- GIVEN RECORDS -
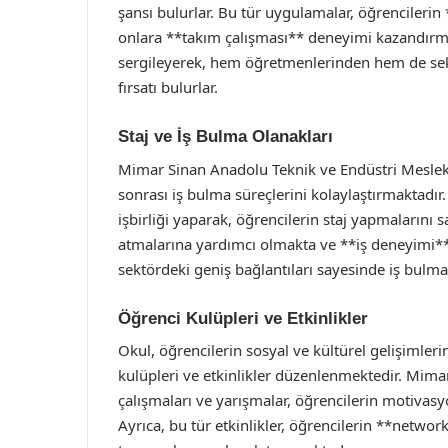
şansı bulurlar. Bu tür uygulamalar, öğrencileri
onlara **takım çalışması** deneyimi kazandırmak
sergileyerek, hem öğretmenlerinden hem de sek
fırsatı bulurlar.
Staj ve İş Bulma Olanakları
Mimar Sinan Anadolu Teknik ve Endüstri Meslek L
sonrası iş bulma süreçlerini kolaylaştırmaktadır. O
işbirliği yaparak, öğrencilerin staj yapmalarını 
atmalarına yardımcı olmakta ve **iş deneyimi**
sektördeki geniş bağlantıları sayesinde iş bul
Öğrenci Kulüpleri ve Etkinlikler
Okul, öğrencilerin sosyal ve kültürel gelişimle
kulüpleri ve etkinlikler düzenlenmektedir. Mima
çalışmaları ve yarışmalar, öğrencilerin motivasy
Ayrıca, bu tür etkinlikler, öğrencilerin **netwo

- YOUR TASK -
Could you change "takım çalışması" to "ekip çalışması" in the rows starting at the beginning and ending at the line that contains "işbirliği yaparak, öğrencilerin", keeping everything else the same? Leave the pictures out of your answer.

- EXPECTED ANSWER -
şansı bulurlar. Bu tür uygulamalar, öğrencileri
onlara **ekip çalışması** deneyimi kazandırmak
sergileyerek, hem öğretmenlerinden hem de sek
fırsatı bulurlar.
Staj ve İş Bulma Olanakları
Mimar Sinan Anadolu Teknik ve Endüstri Meslek L
sonrası iş bulma süreçlerini kolaylaştırmaktadır. O
işbirliği yaparak, öğrencilerin staj yapmalarını 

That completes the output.